Re: umtx/libthr SMP fixes.

From: Bryan Liesner <bleez_at_verizon.net>
Date: Wed, 4 Jun 2003 02:39:30 -0400 (EDT)
On Tue, 3 Jun 2003, Robert Watson wrote:

>
> On Tue, 3 Jun 2003, Bryan Liesner wrote:
>
> > Actually, no it doesn't.  I was able to use kern_umtx v 1.3 only if I
> > removed atapicam from my kernel config.  These patches (now committed?)
> > panic the system whether I use atapicam or not.  With kern_umtx v1.2
> > there is no panic at all, with or without atapicam.
> >
> > Actually, I think it's cam in general that's causing the panic with
> > these changes.
>
> Bizarre.  Sounds like an errant pointer in some other code, and it's just
> a matter of the memory layout as to what gets stepped on.  Alternatively,
> it might be affected by the insertion of the MTX sysinit event.  Perhaps
> that revision rearranges memory a bit.

Even more bizarre.  I have cvsupped to the latest source, built a
kernel with DDB and it won't panic.  Without DDB, it panics.  But the
behavior has changed a bit.
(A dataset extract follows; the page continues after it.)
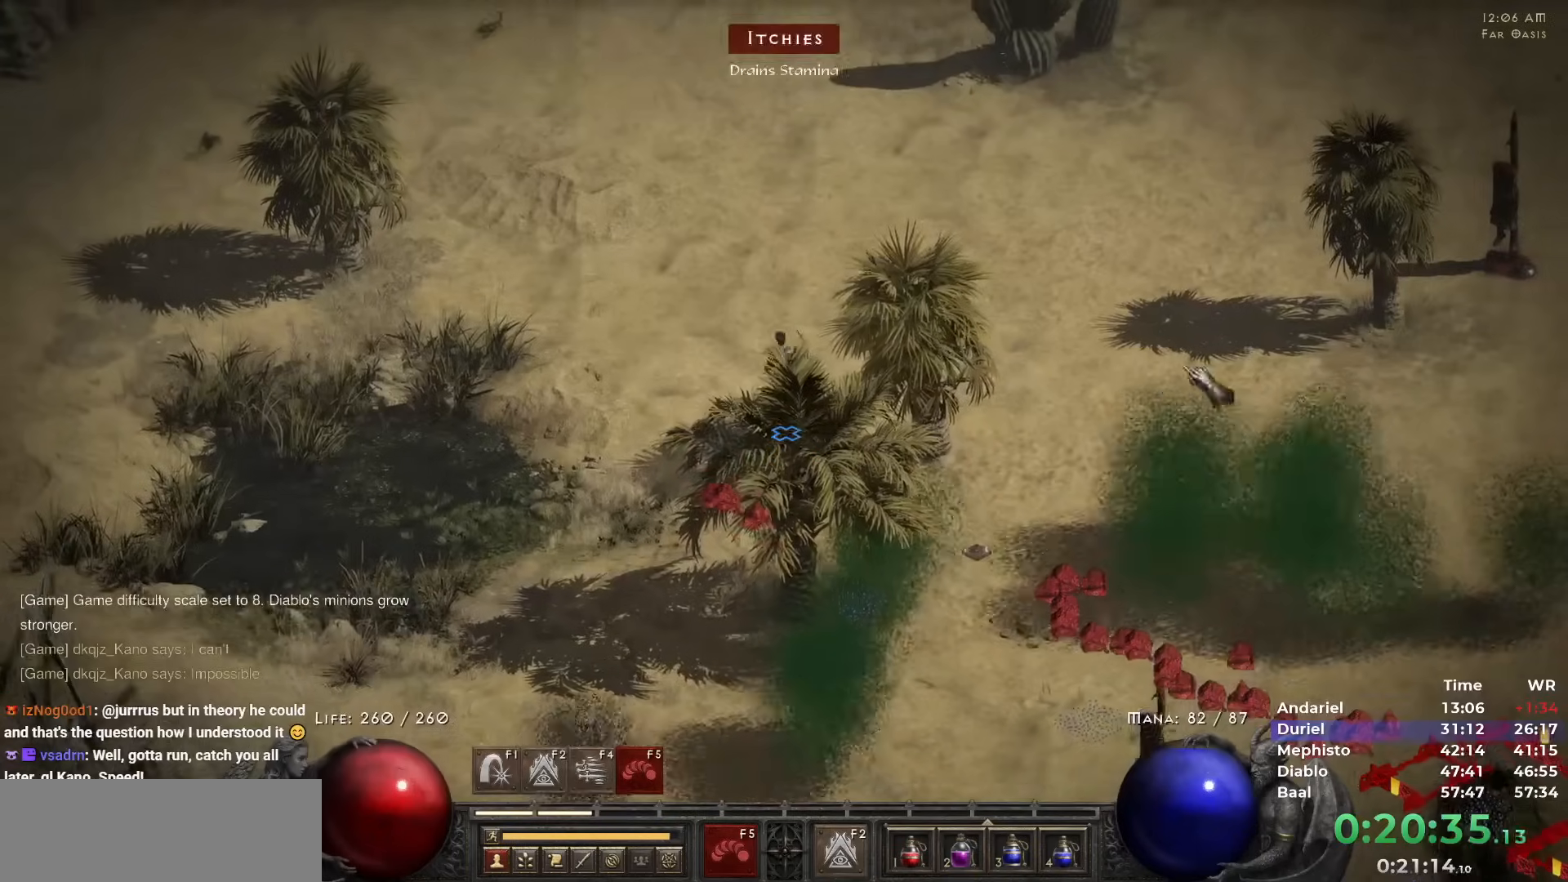
{"keys": [], "mouse": [], "events": [[17, "mouse_left", "down"], [117, "mouse_left", "up"], [200, "mouse_left", "down"], [300, "mouse_left", "up"], [350, "mouse_left", "down"], [433, "mouse_left", "up"]]}
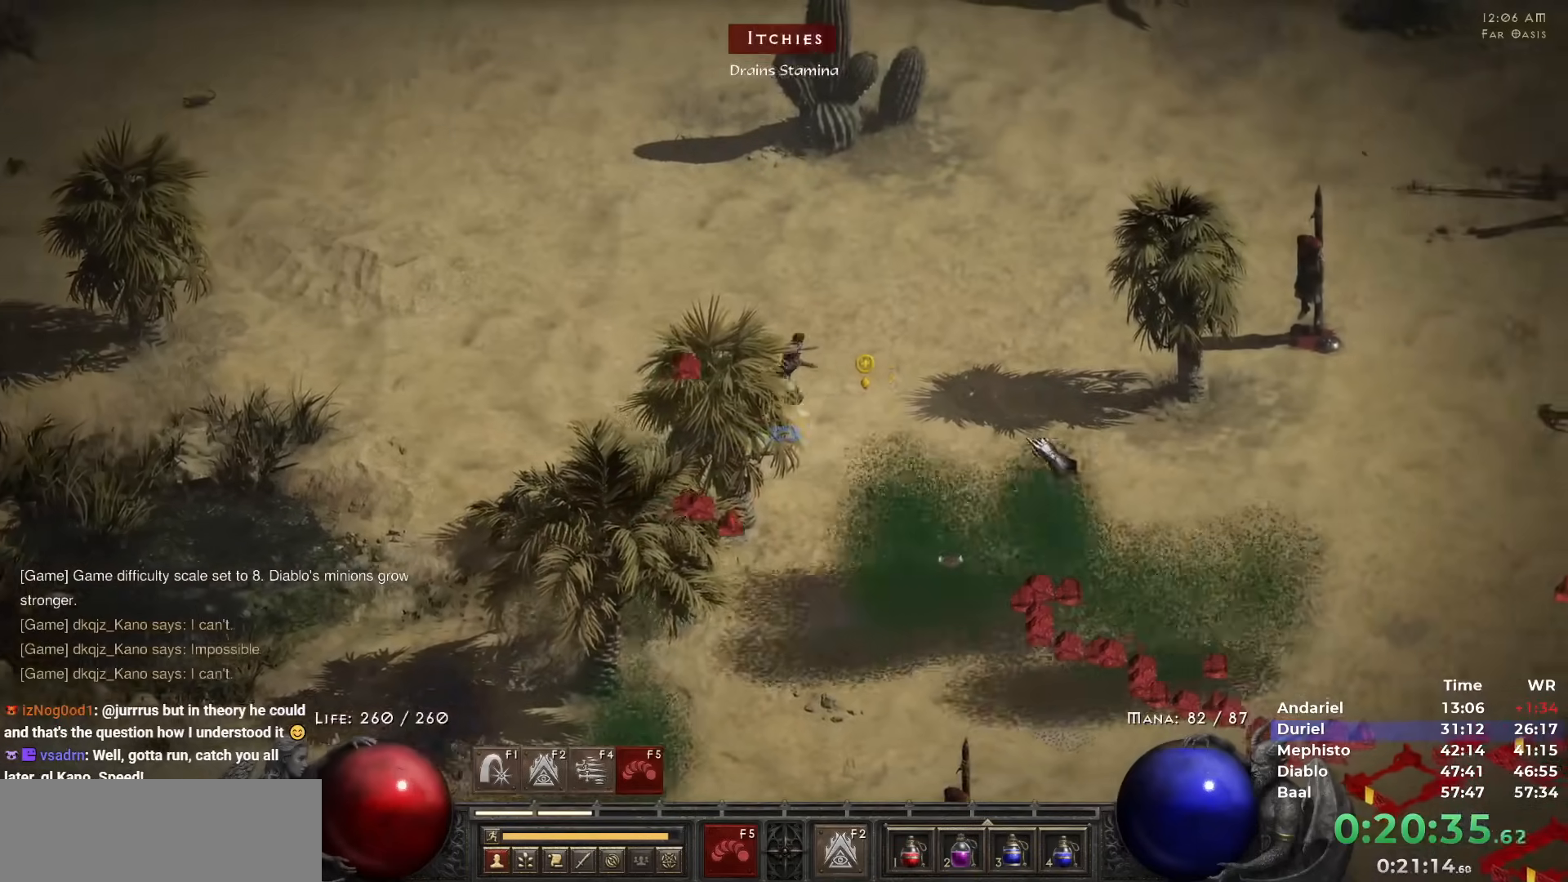
{"keys": [], "mouse": [], "events": [[183, "mouse_right", "down"], [267, "mouse_right", "up"], [417, "mouse_left", "down"], [500, "mouse_left", "up"]]}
I now panics _without_ atapicam in the
build, at boot time.  With atapicam, it panics and dumps core if I do
an init 6.  Savecore refuses to grab the dump:

gravy savecore: first and last dump headers disagree on /dev/ad0s1b
gravy savecore: unsaved dumps found but not saved

I cleared the dump and tried again with the same results.

If I reboot with the USB drive mounted, it will panic on the init 6,
unmounted, it reboots without trouble.

Any hints on grabbing a dump without savecore complaining, please let
me know.  I don't have anything specific to report yet, when I have
time tomorrow I'll try to get more information out.

>
> Anyhow, here are some things you might consider, since this whole thing is
> so odd.  Try merging the addition of the struct mtx declaration from 1.3
> into 1.2 and see if you get the same panic.  If you don't, try merging the
> MTX_SYSINIT line and see if that triggers the panic.  The other changes
> probably wouldn't cause disruptive memory rearrangement, so see what
> happens.  If the panics appear with the addition of the variable, it
> probably is a memory stepping thing and a bug in some other piece of code
> (unfortunately, probably hard to track down).  If it's the addition of the
> initializer, it's a different class of problem.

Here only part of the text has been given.